### Problem details
Write the entries again exactly, with no line missing.

■ ■ ■ ■ ■ ■ ■

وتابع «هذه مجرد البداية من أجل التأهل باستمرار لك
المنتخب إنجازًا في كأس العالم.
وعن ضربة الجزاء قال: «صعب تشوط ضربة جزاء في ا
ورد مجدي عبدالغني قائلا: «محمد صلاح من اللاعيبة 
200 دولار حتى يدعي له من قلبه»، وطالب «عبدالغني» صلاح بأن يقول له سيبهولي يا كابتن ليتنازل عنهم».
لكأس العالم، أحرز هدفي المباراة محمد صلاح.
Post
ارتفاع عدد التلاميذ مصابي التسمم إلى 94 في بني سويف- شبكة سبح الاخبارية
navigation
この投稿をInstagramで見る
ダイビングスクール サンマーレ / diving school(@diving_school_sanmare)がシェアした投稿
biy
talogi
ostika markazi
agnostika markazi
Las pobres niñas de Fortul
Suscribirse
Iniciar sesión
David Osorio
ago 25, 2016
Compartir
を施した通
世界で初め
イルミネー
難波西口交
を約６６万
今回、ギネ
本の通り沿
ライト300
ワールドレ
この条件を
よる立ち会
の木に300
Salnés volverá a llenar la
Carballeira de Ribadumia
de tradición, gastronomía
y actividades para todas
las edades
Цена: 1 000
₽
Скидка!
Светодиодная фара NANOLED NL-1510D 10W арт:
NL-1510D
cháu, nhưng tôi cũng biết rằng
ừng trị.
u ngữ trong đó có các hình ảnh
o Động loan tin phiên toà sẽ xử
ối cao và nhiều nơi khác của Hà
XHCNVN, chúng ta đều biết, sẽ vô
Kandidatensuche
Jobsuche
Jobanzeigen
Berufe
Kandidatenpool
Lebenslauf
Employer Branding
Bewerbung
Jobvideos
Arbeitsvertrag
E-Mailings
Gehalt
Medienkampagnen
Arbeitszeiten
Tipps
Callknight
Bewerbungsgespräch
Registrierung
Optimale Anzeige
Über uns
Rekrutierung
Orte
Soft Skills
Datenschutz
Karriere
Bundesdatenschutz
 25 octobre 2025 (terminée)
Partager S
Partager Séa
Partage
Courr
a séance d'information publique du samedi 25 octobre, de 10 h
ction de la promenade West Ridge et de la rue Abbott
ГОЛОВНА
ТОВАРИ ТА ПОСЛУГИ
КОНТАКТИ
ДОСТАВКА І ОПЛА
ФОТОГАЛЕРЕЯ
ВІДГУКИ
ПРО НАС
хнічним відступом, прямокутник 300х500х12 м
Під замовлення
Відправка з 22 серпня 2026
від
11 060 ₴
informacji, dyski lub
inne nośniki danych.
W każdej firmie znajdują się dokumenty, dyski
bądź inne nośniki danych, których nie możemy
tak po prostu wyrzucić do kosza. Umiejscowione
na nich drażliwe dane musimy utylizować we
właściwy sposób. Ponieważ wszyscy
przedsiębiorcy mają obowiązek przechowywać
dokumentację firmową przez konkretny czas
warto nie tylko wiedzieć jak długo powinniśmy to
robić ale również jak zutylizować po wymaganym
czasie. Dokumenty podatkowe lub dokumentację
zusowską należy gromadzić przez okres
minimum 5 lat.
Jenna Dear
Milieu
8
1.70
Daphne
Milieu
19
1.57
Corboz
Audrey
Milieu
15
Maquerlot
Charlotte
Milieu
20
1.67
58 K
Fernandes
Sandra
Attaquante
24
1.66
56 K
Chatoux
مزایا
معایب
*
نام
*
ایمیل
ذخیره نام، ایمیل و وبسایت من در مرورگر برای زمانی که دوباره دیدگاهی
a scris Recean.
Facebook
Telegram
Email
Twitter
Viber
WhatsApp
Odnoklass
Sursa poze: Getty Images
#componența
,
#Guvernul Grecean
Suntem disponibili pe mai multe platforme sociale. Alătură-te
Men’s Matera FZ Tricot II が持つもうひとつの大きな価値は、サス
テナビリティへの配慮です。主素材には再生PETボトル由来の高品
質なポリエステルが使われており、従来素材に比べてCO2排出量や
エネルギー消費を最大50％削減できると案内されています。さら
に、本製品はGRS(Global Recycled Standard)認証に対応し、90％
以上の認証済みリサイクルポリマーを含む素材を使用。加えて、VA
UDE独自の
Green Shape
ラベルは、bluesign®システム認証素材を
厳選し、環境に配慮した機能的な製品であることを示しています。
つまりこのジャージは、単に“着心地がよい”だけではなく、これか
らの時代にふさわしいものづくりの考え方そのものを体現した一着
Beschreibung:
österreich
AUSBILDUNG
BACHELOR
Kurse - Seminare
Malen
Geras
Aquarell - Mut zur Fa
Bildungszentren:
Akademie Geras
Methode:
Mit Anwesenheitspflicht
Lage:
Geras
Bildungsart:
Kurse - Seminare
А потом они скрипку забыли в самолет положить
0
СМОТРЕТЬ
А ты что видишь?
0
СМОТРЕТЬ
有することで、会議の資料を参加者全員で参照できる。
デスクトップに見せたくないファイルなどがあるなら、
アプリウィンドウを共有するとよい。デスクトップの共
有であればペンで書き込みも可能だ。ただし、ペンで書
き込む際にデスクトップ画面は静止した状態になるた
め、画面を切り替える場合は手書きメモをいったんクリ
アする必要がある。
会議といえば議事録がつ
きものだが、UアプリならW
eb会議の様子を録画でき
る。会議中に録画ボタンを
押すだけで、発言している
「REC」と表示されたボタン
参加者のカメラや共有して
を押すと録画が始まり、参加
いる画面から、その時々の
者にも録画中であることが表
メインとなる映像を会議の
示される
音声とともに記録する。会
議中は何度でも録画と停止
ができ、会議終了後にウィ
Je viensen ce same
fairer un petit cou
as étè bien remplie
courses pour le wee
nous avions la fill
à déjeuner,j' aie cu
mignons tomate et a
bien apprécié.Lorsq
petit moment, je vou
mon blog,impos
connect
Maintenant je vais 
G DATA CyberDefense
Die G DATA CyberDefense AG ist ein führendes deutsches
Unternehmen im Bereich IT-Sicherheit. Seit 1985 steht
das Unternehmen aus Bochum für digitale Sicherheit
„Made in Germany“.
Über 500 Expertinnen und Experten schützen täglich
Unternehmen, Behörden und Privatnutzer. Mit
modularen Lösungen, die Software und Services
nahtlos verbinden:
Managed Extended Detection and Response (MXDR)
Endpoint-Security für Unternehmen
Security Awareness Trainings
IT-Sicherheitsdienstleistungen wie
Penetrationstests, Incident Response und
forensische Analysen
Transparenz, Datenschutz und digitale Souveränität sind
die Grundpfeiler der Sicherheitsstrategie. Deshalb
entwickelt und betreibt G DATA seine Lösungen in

■ ■ ■ ■ ■ ■ ■

### Answer box
وتابع «هذه مجرد البداية من أجل التأهل باستمرار لك
المنتخب إنجازًا في كأس العالم.
وعن ضربة الجزاء قال: «صعب تشوط ضربة جزاء في ا
ورد مجدي عبدالغني قائلا: «محمد صلاح من اللاعيبة 
200 دولار حتى يدعي له من قلبه»، وطالب «عبدالغني» صلاح بأن يقول له سيبهولي يا كابتن ليتنازل عنهم».
لكأس العالم، أحرز هدفي المباراة محمد صلاح.
Post
ارتفاع عدد التلاميذ مصابي التسمم إلى 94 في بني سويف- شبكة سبح الاخبارية
navigation
この投稿をInstagramで見る
ダイビングスクール サンマーレ / diving school(@diving_school_sanmare)がシェアした投稿
biy
talogi
ostika markazi
agnostika markazi
Las pobres niñas de Fortul
Suscribirse
Iniciar sesión
David Osorio
ago 25, 2016
Compartir
を施した通
世界で初め
イルミネー
難波西口交
を約６６万
今回、ギネ
本の通り沿
ライト300
ワールドレ
この条件を
よる立ち会
の木に300
Salnés volverá a llenar la
Carballeira de Ribadumia
de tradición, gastronomía
y actividades para todas
las edades
Цена: 1 000
₽
Скидка!
Светодиодная фара NANOLED NL-1510D 10W арт:
NL-1510D
cháu, nhưng tôi cũng biết rằng
ừng trị.
u ngữ trong đó có các hình ảnh
o Động loan tin phiên toà sẽ xử
ối cao và nhiều nơi khác của Hà
XHCNVN, chúng ta đều biết, sẽ vô
Kandidatensuche
Jobsuche
Jobanzeigen
Berufe
Kandidatenpool
Lebenslauf
Employer Branding
Bewerbung
Jobvideos
Arbeitsvertrag
E-Mailings
Gehalt
Medienkampagnen
Arbeitszeiten
Tipps
Callknight
Bewerbungsgespräch
Registrierung
Optimale Anzeige
Über uns
Rekrutierung
Orte
Soft Skills
Datenschutz
Karriere
Bundesdatenschutz
 25 octobre 2025 (terminée)
Partager S
Partager Séa
Partage
Courr
a séance d'information publique du samedi 25 octobre, de 10 h
ction de la promenade West Ridge et de la rue Abbott
ГОЛОВНА
ТОВАРИ ТА ПОСЛУГИ
КОНТАКТИ
ДОСТАВКА І ОПЛА
ФОТОГАЛЕРЕЯ
ВІДГУКИ
ПРО НАС
хнічним відступом, прямокутник 300х500х12 м
Під замовлення
Відправка з 22 серпня 2026
від
11 060 ₴
informacji, dyski lub
inne nośniki danych.
W każdej firmie znajdują się dokumenty, dyski
bądź inne nośniki danych, których nie możemy
tak po prostu wyrzucić do kosza. Umiejscowione
na nich drażliwe dane musimy utylizować we
właściwy sposób. Ponieważ wszyscy
przedsiębiorcy mają obowiązek przechowywać
dokumentację firmową przez konkretny czas
warto nie tylko wiedzieć jak długo powinniśmy to
robić ale również jak zutylizować po wymaganym
czasie. Dokumenty podatkowe lub dokumentację
zusowską należy gromadzić przez okres
minimum 5 lat.
Jenna Dear
Milieu
8
1.70
Daphne
Milieu
19
1.57
Corboz
Audrey
Milieu
15
Maquerlot
Charlotte
Milieu
20
1.67
58 K
Fernandes
Sandra
Attaquante
24
1.66
56 K
Chatoux
مزایا
معایب
*
نام
*
ایمیل
ذخیره نام، ایمیل و وبسایت من در مرورگر برای زمانی که دوباره دیدگاهی
a scris Recean.
Facebook
Telegram
Email
Twitter
Viber
WhatsApp
Odnoklass
Sursa poze: Getty Images
#componența
,
#Guvernul Grecean
Suntem disponibili pe mai multe platforme sociale. Alătură-te
Men’s Matera FZ Tricot II が持つもうひとつの大きな価値は、サス
テナビリティへの配慮です。主素材には再生PETボトル由来の高品
質なポリエステルが使われており、従来素材に比べてCO2排出量や
エネルギー消費を最大50％削減できると案内されています。さら
に、本製品はGRS(Global Recycled Standard)認証に対応し、90％
以上の認証済みリサイクルポリマーを含む素材を使用。加えて、VA
UDE独自の
Green Shape
ラベルは、bluesign®システム認証素材を
厳選し、環境に配慮した機能的な製品であることを示しています。
つまりこのジャージは、単に“着心地がよい”だけではなく、これか
らの時代にふさわしいものづくりの考え方そのものを体現した一着
Beschreibung:
österreich
AUSBILDUNG
BACHELOR
Kurse - Seminare
Malen
Geras
Aquarell - Mut zur Fa
Bildungszentren:
Akademie Geras
Methode:
Mit Anwesenheitspflicht
Lage:
Geras
Bildungsart:
Kurse - Seminare
А потом они скрипку забыли в самолет положить
0
СМОТРЕТЬ
А ты что видишь?
0
СМОТРЕТЬ
有することで、会議の資料を参加者全員で参照できる。
デスクトップに見せたくないファイルなどがあるなら、
アプリウィンドウを共有するとよい。デスクトップの共
有であればペンで書き込みも可能だ。ただし、ペンで書
き込む際にデスクトップ画面は静止した状態になるた
め、画面を切り替える場合は手書きメモをいったんクリ
アする必要がある。
会議といえば議事録がつ
きものだが、UアプリならW
eb会議の様子を録画でき
る。会議中に録画ボタンを
押すだけで、発言している
「REC」と表示されたボタン
参加者のカメラや共有して
を押すと録画が始まり、参加
いる画面から、その時々の
者にも録画中であることが表
メインとなる映像を会議の
示される
音声とともに記録する。会
議中は何度でも録画と停止
ができ、会議終了後にウィ
Je viensen ce same
fairer un petit cou
as étè bien remplie
courses pour le wee
nous avions la fill
à déjeuner,j' aie cu
mignons tomate et a
bien apprécié.Lorsq
petit moment, je vou
mon blog,impos
connect
Maintenant je vais 
G DATA CyberDefense
Die G DATA CyberDefense AG ist ein führendes deutsches
Unternehmen im Bereich IT-Sicherheit. Seit 1985 steht
das Unternehmen aus Bochum für digitale Sicherheit
„Made in Germany“.
Über 500 Expertinnen und Experten schützen täglich
Unternehmen, Behörden und Privatnutzer. Mit
modularen Lösungen, die Software und Services
nahtlos verbinden:
Managed Extended Detection and Response (MXDR)
Endpoint-Security für Unternehmen
Security Awareness Trainings
IT-Sicherheitsdienstleistungen wie
Penetrationstests, Incident Response und
forensische Analysen
Transparenz, Datenschutz und digitale Souveränität sind
die Grundpfeiler der Sicherheitsstrategie. Deshalb
entwickelt und betreibt G DATA seine Lösungen in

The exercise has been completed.